> _Collected data entries_
##########

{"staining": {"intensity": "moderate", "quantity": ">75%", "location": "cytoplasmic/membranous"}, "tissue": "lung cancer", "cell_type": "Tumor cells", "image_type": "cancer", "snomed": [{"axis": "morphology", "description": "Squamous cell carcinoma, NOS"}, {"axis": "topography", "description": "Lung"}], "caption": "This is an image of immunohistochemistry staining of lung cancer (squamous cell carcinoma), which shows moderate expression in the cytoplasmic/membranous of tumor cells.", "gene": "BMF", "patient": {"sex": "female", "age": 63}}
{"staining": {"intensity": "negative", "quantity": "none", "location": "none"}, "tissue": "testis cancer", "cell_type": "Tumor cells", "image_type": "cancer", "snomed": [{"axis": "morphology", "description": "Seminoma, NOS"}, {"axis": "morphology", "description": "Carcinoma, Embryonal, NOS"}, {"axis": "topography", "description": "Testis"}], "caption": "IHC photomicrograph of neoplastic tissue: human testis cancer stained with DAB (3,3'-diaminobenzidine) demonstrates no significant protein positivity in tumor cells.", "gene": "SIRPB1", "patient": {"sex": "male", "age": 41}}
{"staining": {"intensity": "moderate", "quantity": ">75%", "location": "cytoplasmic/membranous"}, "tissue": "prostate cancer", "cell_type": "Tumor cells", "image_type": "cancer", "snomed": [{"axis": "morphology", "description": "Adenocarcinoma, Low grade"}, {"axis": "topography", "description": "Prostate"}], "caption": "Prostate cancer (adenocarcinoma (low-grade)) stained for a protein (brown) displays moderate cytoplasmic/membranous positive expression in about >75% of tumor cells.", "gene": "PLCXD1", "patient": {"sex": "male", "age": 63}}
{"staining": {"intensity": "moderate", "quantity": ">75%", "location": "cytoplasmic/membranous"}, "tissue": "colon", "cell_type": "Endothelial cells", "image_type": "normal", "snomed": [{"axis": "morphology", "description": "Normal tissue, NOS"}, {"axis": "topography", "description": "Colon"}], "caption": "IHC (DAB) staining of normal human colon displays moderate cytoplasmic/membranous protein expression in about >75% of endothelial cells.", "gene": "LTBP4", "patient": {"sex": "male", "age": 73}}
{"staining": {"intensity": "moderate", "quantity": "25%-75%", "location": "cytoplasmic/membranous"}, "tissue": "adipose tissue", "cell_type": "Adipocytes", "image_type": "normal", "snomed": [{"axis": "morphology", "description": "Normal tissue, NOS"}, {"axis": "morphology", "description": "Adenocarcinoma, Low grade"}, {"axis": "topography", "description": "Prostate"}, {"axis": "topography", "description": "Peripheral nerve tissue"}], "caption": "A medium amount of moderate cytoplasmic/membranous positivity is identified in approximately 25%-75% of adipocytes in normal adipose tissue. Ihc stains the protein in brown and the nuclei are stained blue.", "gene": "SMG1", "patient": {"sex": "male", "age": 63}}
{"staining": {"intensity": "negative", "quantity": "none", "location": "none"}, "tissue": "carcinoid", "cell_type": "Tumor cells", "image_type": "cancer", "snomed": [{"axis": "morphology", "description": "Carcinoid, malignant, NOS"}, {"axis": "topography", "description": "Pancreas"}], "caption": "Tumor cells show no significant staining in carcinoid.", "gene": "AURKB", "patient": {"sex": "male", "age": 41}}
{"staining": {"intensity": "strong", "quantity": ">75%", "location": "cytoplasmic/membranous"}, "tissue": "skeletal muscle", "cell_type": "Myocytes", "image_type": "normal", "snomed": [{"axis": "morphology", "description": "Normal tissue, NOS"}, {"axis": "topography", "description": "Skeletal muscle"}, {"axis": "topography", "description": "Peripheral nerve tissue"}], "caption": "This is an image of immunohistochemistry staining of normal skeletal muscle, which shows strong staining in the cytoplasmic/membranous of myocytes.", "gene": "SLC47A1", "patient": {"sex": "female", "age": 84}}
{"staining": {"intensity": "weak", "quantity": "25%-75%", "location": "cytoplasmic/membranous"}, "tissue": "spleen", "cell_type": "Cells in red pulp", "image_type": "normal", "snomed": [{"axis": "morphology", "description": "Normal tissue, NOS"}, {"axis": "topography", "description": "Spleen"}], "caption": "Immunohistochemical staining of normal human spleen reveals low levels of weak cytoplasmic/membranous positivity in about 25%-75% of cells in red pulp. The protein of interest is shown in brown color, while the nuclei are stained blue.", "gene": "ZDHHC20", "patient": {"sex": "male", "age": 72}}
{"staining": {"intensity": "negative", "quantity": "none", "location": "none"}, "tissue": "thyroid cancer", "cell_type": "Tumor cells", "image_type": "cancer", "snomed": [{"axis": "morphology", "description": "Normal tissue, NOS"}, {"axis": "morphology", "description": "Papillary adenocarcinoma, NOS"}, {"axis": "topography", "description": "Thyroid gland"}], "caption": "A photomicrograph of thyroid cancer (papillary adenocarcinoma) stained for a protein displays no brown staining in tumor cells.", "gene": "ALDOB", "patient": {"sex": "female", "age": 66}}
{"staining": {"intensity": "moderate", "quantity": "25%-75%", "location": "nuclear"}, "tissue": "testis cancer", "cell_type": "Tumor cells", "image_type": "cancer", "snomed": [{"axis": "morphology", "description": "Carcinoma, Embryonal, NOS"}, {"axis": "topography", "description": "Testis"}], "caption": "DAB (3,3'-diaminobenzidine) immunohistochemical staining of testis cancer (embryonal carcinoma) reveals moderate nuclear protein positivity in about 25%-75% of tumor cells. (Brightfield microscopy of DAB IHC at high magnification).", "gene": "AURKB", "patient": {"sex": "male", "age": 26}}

##########

> _Your goal_
Could you write out, exactly as they stand, only the lines above that begin at the line with "photomicrograph of neoplastic" and stop after the line with "cancer (adenocarcinoma (low-grade))"?

> _The completed task_
{"staining": {"intensity": "negative", "quantity": "none", "location": "none"}, "tissue": "testis cancer", "cell_type": "Tumor cells", "image_type": "cancer", "snomed": [{"axis": "morphology", "description": "Seminoma, NOS"}, {"axis": "morphology", "description": "Carcinoma, Embryonal, NOS"}, {"axis": "topography", "description": "Testis"}], "caption": "IHC photomicrograph of neoplastic tissue: human testis cancer stained with DAB (3,3'-diaminobenzidine) demonstrates no significant protein positivity in tumor cells.", "gene": "SIRPB1", "patient": {"sex": "male", "age": 41}}
{"staining": {"intensity": "moderate", "quantity": ">75%", "location": "cytoplasmic/membranous"}, "tissue": "prostate cancer", "cell_type": "Tumor cells", "image_type": "cancer", "snomed": [{"axis": "morphology", "description": "Adenocarcinoma, Low grade"}, {"axis": "topography", "description": "Prostate"}], "caption": "Prostate cancer (adenocarcinoma (low-grade)) stained for a protein (brown) displays moderate cytoplasmic/membranous positive expression in about >75% of tumor cells.", "gene": "PLCXD1", "patient": {"sex": "male", "age": 63}}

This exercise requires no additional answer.